On Orkney – like manna to the world’s archaeologists – the massive Ness of Brodgar excavations opened up again this summer on this formidable Neolithic site, which would have served as a vast temple-like complex and may have attracted visitors from all over what is now Britain and Ireland around 5,000 years ago.
Recent finds here have included the fingerprints of two potters embedded in a clay vessel, a very human story found among the 88,000 pottery sherds retrieved from the six-acre site.
Most recent fingerprint analysis has found the pot was worked on by two adolescent boys, which straight away starts to sketch a picture of daily life at this enigmatic site.
If those interested need any gauge of interest in the Ness of Brodgar, up to 400 people a day visited the site a DAY for a glimpse of the archaeologists at work.
Over on Arran, archaeologists have been looking for the site of a possible cursus monument, a place of ritual and procession during the early Neolithic.
People are thought to have come from all over the island to build this site, that probably stretched almost one kilometre long. Some of the earliest cursus monuments were made of wood and set on fire as the gathering peaked. What a sight that must have been.

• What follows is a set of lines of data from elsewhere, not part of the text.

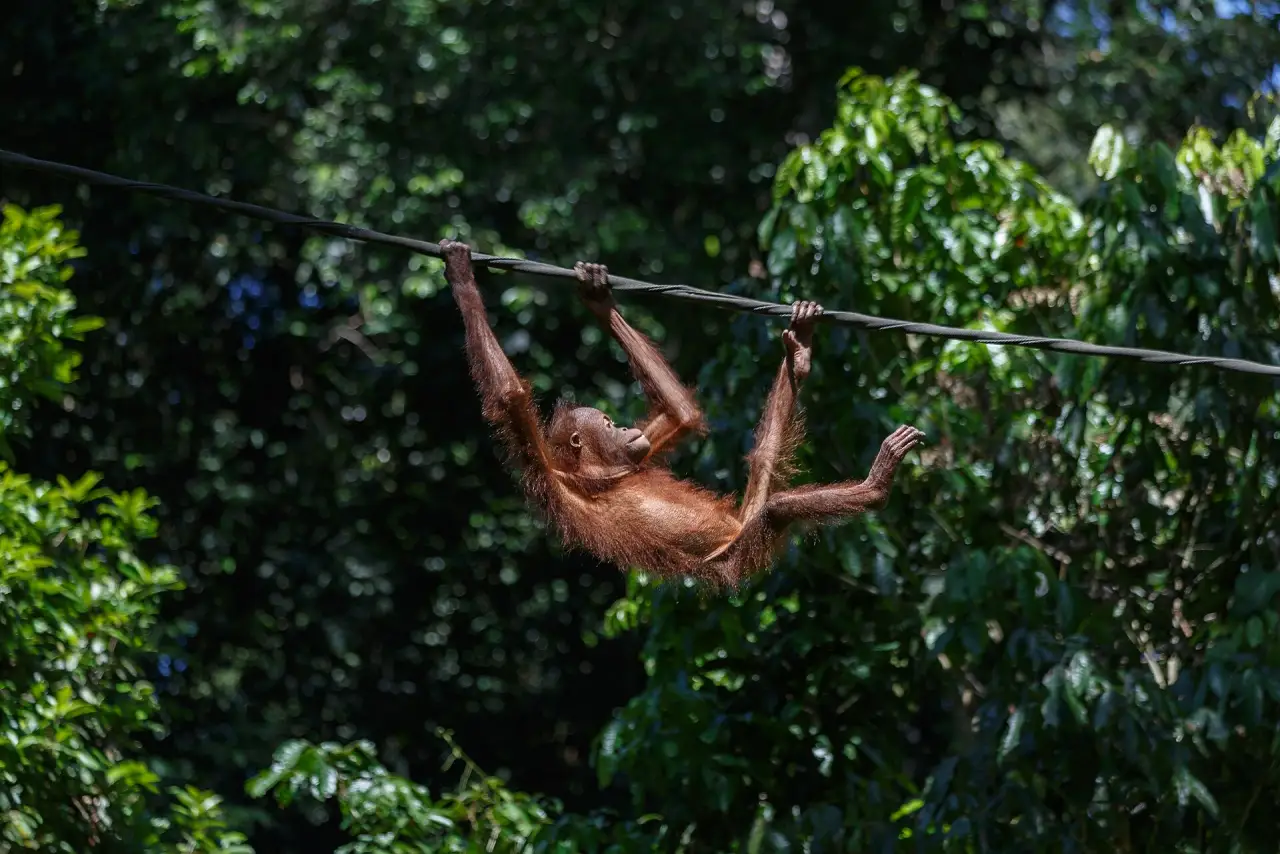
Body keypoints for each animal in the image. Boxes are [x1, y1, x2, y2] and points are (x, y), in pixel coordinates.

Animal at [441, 238, 923, 587]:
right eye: (607, 424)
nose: (623, 426)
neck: (601, 472)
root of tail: (736, 530)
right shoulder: (552, 473)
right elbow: (510, 396)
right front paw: (461, 275)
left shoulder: (641, 451)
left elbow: (682, 415)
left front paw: (597, 298)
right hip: (738, 553)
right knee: (775, 509)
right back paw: (875, 486)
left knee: (765, 460)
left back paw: (800, 353)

The possible site was discovered by a LIDAR scan of the island, which uses laser measurements to build up an impression of the subject. The most modern imaging techniques are revealing previously unknown details of the deep past.
Archaeological research and vision is thriving in Scotland and is helping to develop the ever evolving understand of our country’s past.
The work of archaeologists also underpins many of the heritage attractions which continue to draw huge numbers of tourists to Scotland.
We should all support them as they continue to dig deep into our back story. We all benefit when that back story is enriched.